Under Sec. 6672, when an employer fails to remit withholding taxes, any person who (1) is a responsible person with respect to the taxes and (2) willfully fails to pay them over to the United States is liable for penalties (trust fund recovery penalties) of 100% of the withholding taxes not paid. An employer holding withholding taxes in trust may not use the taxes for any other purpose (Slodov, 436 U.S. 238 (1978)).
The Eighth Circuit’s Decision
The Eighth Circuit affirmed the district court and held that the Oppligers were liable for trust fund recovery penalties based on the unpaid employment tax liabilities of LFC and Double O, finding that the Oppligers were both responsible persons and had willfully failed to pay their withholding tax obligations. Noting that the Oppligers were the sole owners and directors of Double O, were the creators and owners of LFC, and exercised full authority over (including signing payroll checks for) both companies, the court first found that they were responsible persons for the companies for purposes of Sec. 6672. The court then considered whether they had willfully failed to pay the trust fund taxes.
Besides claiming that they were not responsible persons, the Oppligers argued that when the IRS informed them of the unpaid employment taxes and they reassumed control over the payroll functions of their companies, they did not have unencumbered funds available to pay the taxes owed. According to the Oppligers, under the Supreme Court’s decision in Slodov, their potential liability as responsible persons under Sec. 6672 was limited to the amount of their unencumbered funds at this time.
The Eighth Circuit stated that the Oppligers erred in relying on Slodov because in that case, the person against whom the IRS had asserted trust fund recovery penalties had not been a responsible person when the three companies he controlled accrued the withholding tax liabilities on which the penalties were based. Instead, he had become a responsible person only when he took over control of the three companies, which was after they had accrued the liabilities.

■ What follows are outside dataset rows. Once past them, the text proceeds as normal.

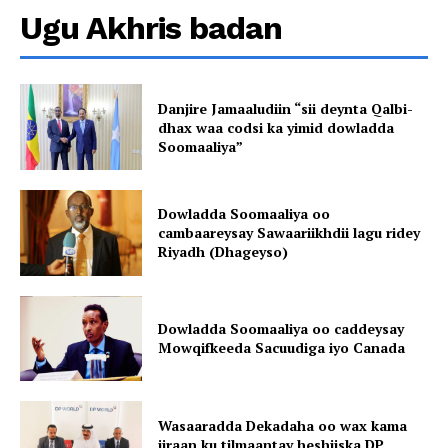
Ugu Akhris badan
Danjire Jamaaludiin “sii deynta Qalbi-
dhax waa codsi ka yimid dowladda
Soomaaliya”
Dowladda Soomaaliya oo
cambaareysay Sawaariikhdii lagu ridey
Riyadh (Dhageyso)
Dowladda Soomaaliya oo caddeysay
Mowqifkeeda Sacuudiga iyo Canada
Wasaaradda Dekadaha oo wax kama
jiraan ku tilmaantay heshiiska DP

Under that scenario, if no funds were available to pay the outstanding withholding taxes when the person assumed control and became a responsible person for the companies at issue, he or she did not willfully fail to pay the companies’ outstanding withholding liabilities by not paying those liabilities with funds the companies later generated.
However, unlike the person in Slodov, the Oppligers were responsible persons for all the periods in which their companies accrued the unpaid withholding tax liabilities. Therefore, the exception from Slodov did not apply, and the Oppligers, as responsible persons for LFC and Double O, had willfully failed to pay the companies’ withholding tax liabilities. Consequently, they were subject under Sec. 6672 for trust fund recovery penalties on those unpaid liabilities.
This case once again shows that the IRS and the courts will very rarely excuse owners of business entities who are responsible persons under Sec. 6672 from trust fund recovery penalties for withholding taxes, regardless of why the withholding taxes were not paid. Thus, it is imperative for practitioners to make sure that a client who qualifies as a responsible person fully understands that the IRS can assert trust fund recovery penalties if the client’s business fails to pay the full amount of withholding taxes it owes.